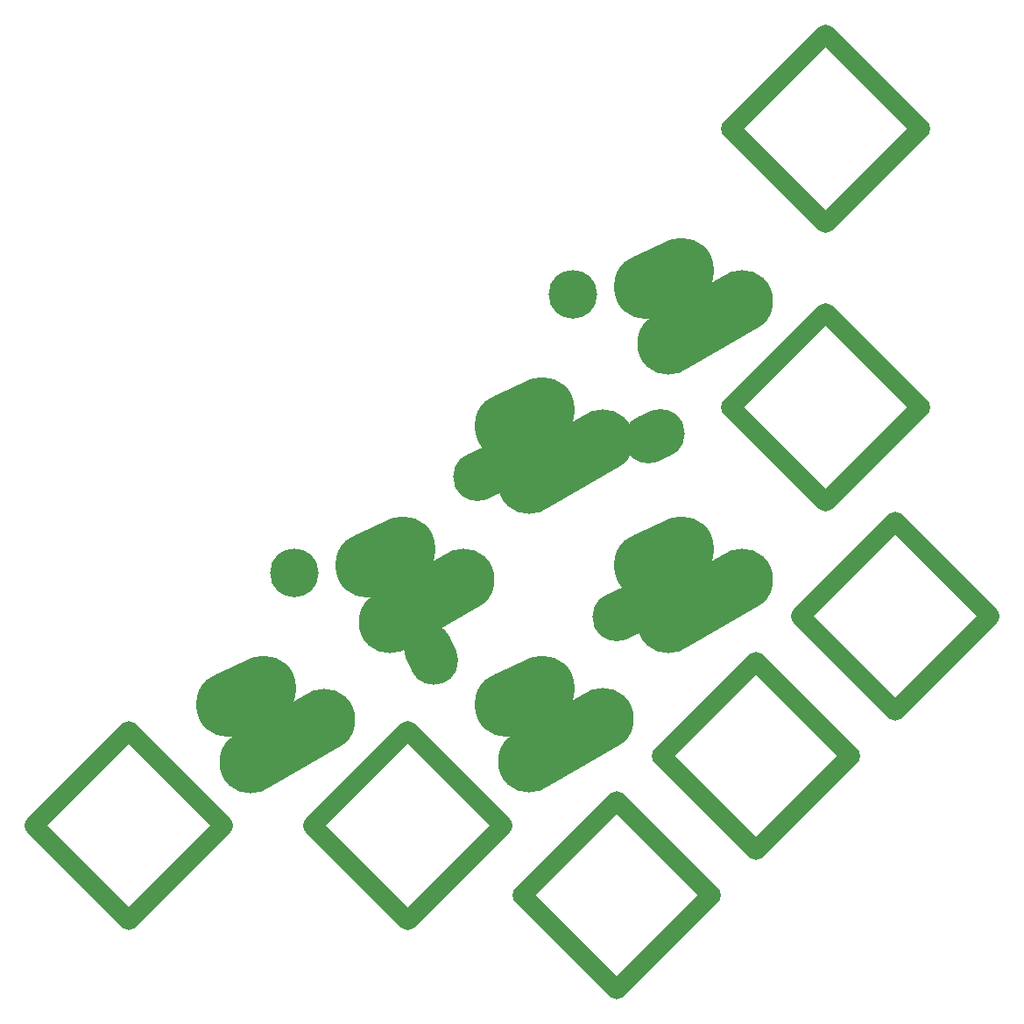
<source format=gts>
G04 #@! TF.GenerationSoftware,KiCad,Pcbnew,8.0.5*
G04 #@! TF.CreationDate,2024-09-18T07:34:35+09:00*
G04 #@! TF.ProjectId,SandyLP_Plate_Middle,53616e64-794c-4505-9f50-6c6174655f4d,v.0*
G04 #@! TF.SameCoordinates,Original*
G04 #@! TF.FileFunction,Soldermask,Top*
G04 #@! TF.FilePolarity,Negative*
%FSLAX46Y46*%
G04 Gerber Fmt 4.6, Leading zero omitted, Abs format (unit mm)*
G04 Created by KiCad (PCBNEW 8.0.5) date 2024-09-18 07:34:35*
%MOMM*%
%LPD*%
G01*
G04 APERTURE LIST*
G04 Aperture macros list*
%AMRoundRect*
0 Rectangle with rounded corners*
0 $1 Rounding radius*
0 $2 $3 $4 $5 $6 $7 $8 $9 X,Y pos of 4 corners*
0 Add a 4 corners polygon primitive as box body*
4,1,4,$2,$3,$4,$5,$6,$7,$8,$9,$2,$3,0*
0 Add four circle primitives for the rounded corners*
1,1,$1+$1,$2,$3*
1,1,$1+$1,$4,$5*
1,1,$1+$1,$6,$7*
1,1,$1+$1,$8,$9*
0 Add four rect primitives between the rounded corners*
20,1,$1+$1,$2,$3,$4,$5,0*
20,1,$1+$1,$4,$5,$6,$7,0*
20,1,$1+$1,$6,$7,$8,$9,0*
20,1,$1+$1,$8,$9,$2,$3,0*%
%AMHorizOval*
0 Thick line with rounded ends*
0 $1 width*
0 $2 $3 position (X,Y) of the first rounded end (center of the circle)*
0 $4 $5 position (X,Y) of the second rounded end (center of the circle)*
0 Add line between two ends*
20,1,$1,$2,$3,$4,$5,0*
0 Add two circle primitives to create the rounded ends*
1,1,$1,$2,$3*
1,1,$1,$4,$5*%
G04 Aperture macros list end*
%ADD10RoundRect,0.900000X4.596201X-4.596187X-4.596187X4.596201X-4.596201X4.596187X4.596187X-4.596201X0*%
%ADD11RoundRect,0.900000X-4.596187X-4.596201X4.596201X4.596187X4.596187X4.596201X-4.596201X-4.596187X0*%
%ADD12HorizOval,6.000000X3.550704X2.050000X-3.550704X-2.050000X0*%
%ADD13HorizOval,6.300000X1.676669X0.781844X-1.676669X-0.781844X0*%
%ADD14C,4.700000*%
%ADD15HorizOval,4.700000X-0.274702X0.589100X0.274702X-0.589100X0*%
%ADD16HorizOval,4.700000X0.589100X0.274702X-0.589100X-0.274702X0*%
G04 APERTURE END LIST*
D10*
X193472835Y-70291280D03*
D11*
X193472835Y-61098892D03*
X202665223Y-70291280D03*
D10*
X202665223Y-61098892D03*
D12*
X139290778Y-77698224D03*
D13*
X135330980Y-73455583D03*
D14*
X139977998Y-61485591D03*
D15*
X153185427Y-69319008D03*
D12*
X152761162Y-64227840D03*
X166196191Y-77662868D03*
D13*
X148801364Y-59985199D03*
X162271749Y-73455583D03*
D16*
X171711624Y-65429921D03*
X158276595Y-51924182D03*
D12*
X166231547Y-50757455D03*
X179666575Y-64192484D03*
D13*
X162271749Y-46514815D03*
X175742133Y-59985199D03*
D16*
X174787539Y-48282582D03*
D14*
X166918766Y-34544823D03*
D12*
X179701931Y-37287071D03*
D13*
X175742133Y-33044430D03*
D10*
X186737643Y-23144935D03*
D11*
X186737643Y-13952547D03*
X195930031Y-23144935D03*
D10*
X195930031Y-13952547D03*
X146344196Y-90514562D03*
D11*
X146344196Y-81322174D03*
X155536584Y-90514562D03*
D10*
X155536584Y-81322174D03*
X186737643Y-50085703D03*
D11*
X186737643Y-40893315D03*
X195930031Y-50085703D03*
D10*
X195930031Y-40893315D03*
X119385722Y-90496856D03*
D11*
X119385722Y-81304468D03*
X128578110Y-90496856D03*
D10*
X128578110Y-81304468D03*
X166532067Y-97232048D03*
D11*
X166532067Y-88039660D03*
X175724455Y-97232048D03*
D10*
X175724455Y-88039660D03*
X180002451Y-83761664D03*
D11*
X180002451Y-74569276D03*
X189194839Y-83761664D03*
D10*
X189194839Y-74569276D03*
M02*

</source>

▶ [INSTRUCTIONS TO FOLLOW]: Wherever the word "circle" appears in the listing, copy the line that holds it.

▶ [RESULT BELOW]:
0 Add four circle primitives for the rounded corners*
0 $2 $3 position (X,Y) of the first rounded end (center of the circle)*
0 $4 $5 position (X,Y) of the second rounded end (center of the circle)*
0 Add two circle primitives to create the rounded ends*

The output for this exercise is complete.